А сын-то ведь думал, что мать освобождается 25 июня, она все просила его не ссориться с родней, потерпеть немного. Она с ужасом думала о том, как он воспримет ее письмо, где она ему сообщила, что встреча откладывается на неопределенное время. Но сын письма не получил, цензура не пропустила сообщение о том, что человек кончил срок, а его оставили «впредь до особого распоряжения».
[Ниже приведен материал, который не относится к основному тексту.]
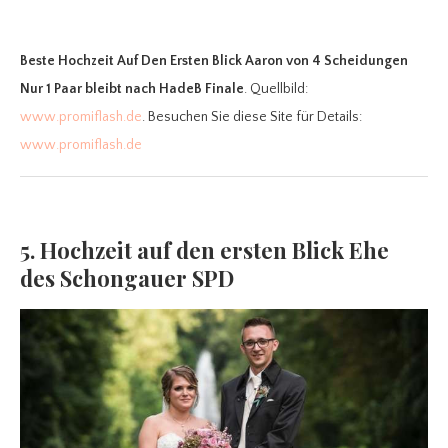
Beste Hochzeit Auf Den Ersten Blick Aaron
von 4 Scheidungen
Nur 1 Paar bleibt nach HadeB Finale
. Quellbild:
www.promiflash.de
. Besuchen Sie diese Site für Details:
www.promiflash.de
5. Hochzeit auf den ersten Blick Ehe
des Schongauer SPD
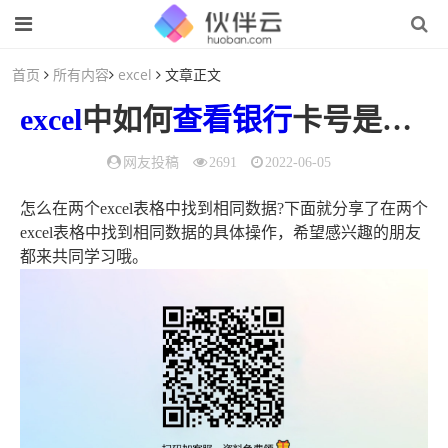
首页
所有内容
excel
文章正文
excel
中如何
查看
银行
卡号是否重复（Excel显示银行卡号）
网友投稿
2691
2022-06-05
怎么在两个excel表格中找到相同数据?下面就分享了在两个
excel表格中找到相同数据的具体操作，希望感兴趣的朋友
都来共同学习哦。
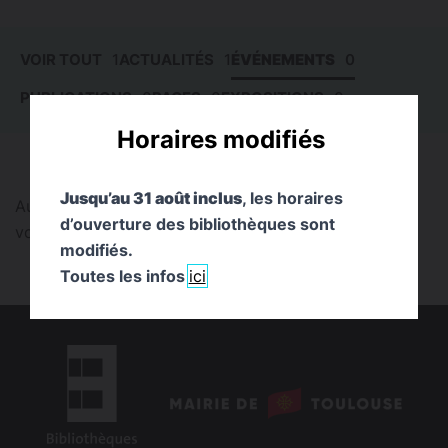
VOIR TOUT
1
ACTUALITÉS
1
ÉVÉNEMENTS
0
PUBLICATIONS
0
PAGES
0
EXPOSITIONS
0
Horaires modifiés
Jusqu’au 31 août inclus
, les horaires
Aucun résultat trouvé pour cette recherche. Pouvez-
d’ouverture des bibliothèques sont
vous la reformuler ?
modifiés.
Toutes les infos
ici
logo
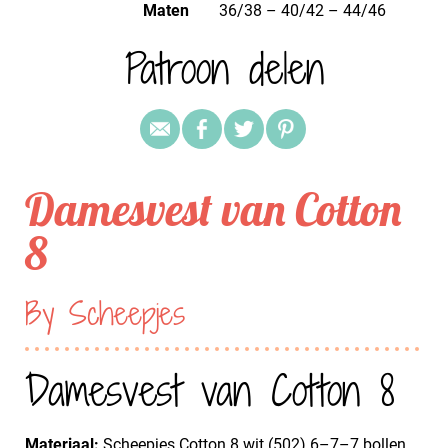
Maten
36/38 – 40/42 – 44/46
Patroon delen
Damesvest van Cotton
8
By Scheepjes
Damesvest van Cotton 8
Materiaal:
Scheepjes Cotton 8 wit (502) 6–7–7 bollen,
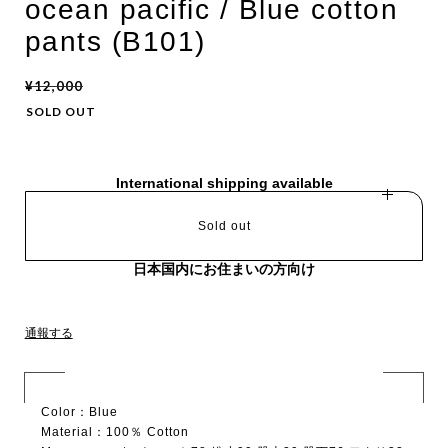
ocean pacific / Blue cotton
pants (B101)
¥12,000
SOLD OUT
International shipping available
Sold out
日本国内にお住まいの方向け
通報する
Color：Blue
Material：100％ Cotton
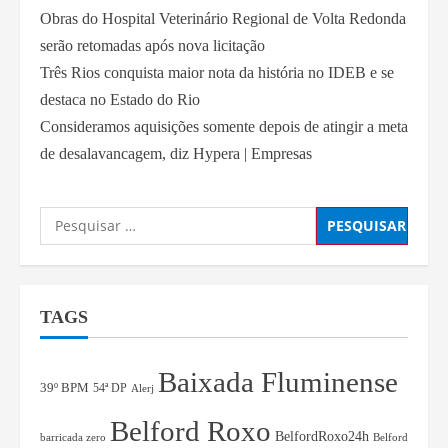
Obras do Hospital Veterinário Regional de Volta Redonda
serão retomadas após nova licitação
Três Rios conquista maior nota da história no IDEB e se
destaca no Estado do Rio
Consideramos aquisições somente depois de atingir a meta
de desalavancagem, diz Hypera | Empresas
TAGS
Baixada Fluminense
39º BPM
54ª DP
Alerj
Belford Roxo
BelfordRoxo24h
barricada zero
Belford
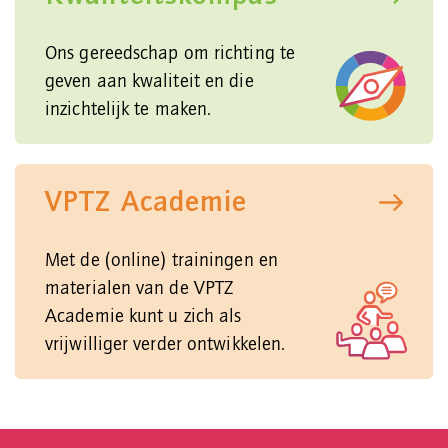
Ons gereedschap om richting te
geven aan kwaliteit en die
inzichtelijk te maken.
VPTZ Academie
Met de (online) trainingen en
materialen van de VPTZ
Academie kunt u zich als
vrijwilliger verder ontwikkelen.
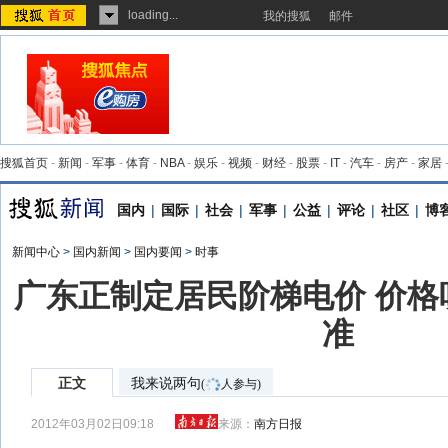
loading...
我的搜狐
邮件
搜狐首页
-
新闻
-
军事
-
体育
-
NBA
-
娱乐
-
视频
-
财经
-
股票
-
IT
-
汽车
-
房产
-
家居
国内
|
国际
|
社会
|
军事
|
公益
|
评论
|
社区
|
博
新闻中心
>
国内新闻
>
国内要闻
>
时事
广东正制定居民阶梯电价 价格
准
正文
我来说两句
(
人参与)
2012年03月02日09:18
来源：
南方日报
А Надя ждала ответа и не получила. Вдруг зимой 1942 года пришло ей письмо от неизвестного человека, который подобрал Борю на полустанке, где-то около Иркутска, с воспалением легких, взял к себе и выходил. Он упрекал Надю, что она, освободившись, забыла сына, что она дурная мать, наверное, вышла замуж и живет себе поживает, в то время как ее четырнадцати летний мальчик, проехав «зайцем» из-под Рязани до Иркутска, погибает от голода.
Мы уже знали, что идет война, что многие письма не пропускают. Надя побежала к начальнику лагеря, написала заявление прокурору, чтобы сообщили сыну и этому человеку, что, отбыв срок, она все еще находится в заключении. Но ее просьбу не выполнили.
Так она и не узнала, что с сыном и где он, а сын беспризорничал, попал в банду и потом, уже в 1947 году, объявился в Колымском лагере уголовников со сроком в пять лет.
После Нади подошел срок освобождения еще нескольким женщинам, но всех с тяжелыми политическими статьями оставляли впредь до особого распоряжения. Образовалась целая плеяда «пересидчиков». Правда, на миру и смерть красна, другие, будучи как-то подготовленными, воспринимали это не так трагически, как Надя, но все же было несколько случаев самоубийств: люди не выдерживали мысли о том, что «воля», которой ждали, считая недели и дни, отодвигается на неопределенное время.
В лагере становилось все тяжелее и тяжелее. Мучительный непрерывный голод, свирепая дисциплина, всеобщее уныние. В этой обстановке 27 апреля 1944 года подходил для меня срок освобождения. Если верить письмам моих родных, то Верховный суд переменил статью 58-8 (террор) на 58–12 (недонесение). Это была самая легкая из политических статей, и с ней освобождали в срок. Но ведь мне в течение четырех лет не сообщили официально о перемене статьи, и я не знала, было ли такое постановление в действительности, или мать обманули и все осталось по-прежнему. Я истосковалась. Зима 1943—44 года была самой для меня тяжелой. Мне кажется, я немного помешалась, никак не могла переключиться на что-нибудь другое, все время гадала, освободят или нет. Шла с работы — гадала: если дойду до барака к пяти часам — освободят, если позже — нет. Если вон до той сосны 100 шагов — освободят, если больше — нет…
Наконец первого апреля 1944 года меня вызвали и сообщили, что 6 августа 1940 года мне переменили статью на 58–12 (недоносительство).
«Воля» стала реальностью.
Последние недели я жила как в тумане, стала чужда лагерным интересам, боялась думать о воле и не знала, на что надеяться. Говорили, что к родным в Россию все равно не пустят.
Мечтала, что приду с работы в «свою» комнату, запру дверь (обязательно запру дверь), лягу на кровать и при настоящей электрической лампе буду читать книгу из библиотеки.
Мечтала, что буду есть досыта. Что в страшный колымский мороз не буду ходить на работу в лес, устроюсь где-нибудь в конторе, в тепле. Мечтала, что не будет поверок, ругани, мата, не буду жить вместе с проститутками и воровками, мечтала, что летом в воскресенье пойду гулять на целый день, буду идти по дороге сколько захочу, и никто мне этого не запретит, не заорет: «Приставить ногу! Шаг вправо, шаг влево — стреляю!» А о большем не мечтала, боялась разочарований.
Меня освободили день в день 27 апреля. Из всей нашей партии освободилась я одна. Остальные пересиживали до 1947 года. Хлопоты моей матери сохранили мне три года жизни.
Все считали, что я счастливица. А я все время плакала. Я не знала, как буду жить одна, без родных, без товарищей, с которыми сблизилась в лагере.
Я сразу же подала заявление с просьбой разрешить мне выезд на материк, но получила ответ, что закрепляюсь
Навсегда… Сколько раз я подписывала это «Навсегда»!
Эта вечность оказалась ограниченной двенадцатью годами, до XX съезда, но как долго тянулись эти двенадцать лет!
Несмотря на категорический отказ, который я получила сразу после освобождения на мою просьбу о выезде на материк, все же благодаря хлопотам моих родных через два года, 31 июня 1946 года, мне разрешили уехать с Колымы с заездом в Москву на две недели.
Я ждала посадки на пароход «Дальстрой», который должен был увезти меня в большую жизнь после семи колымских лет.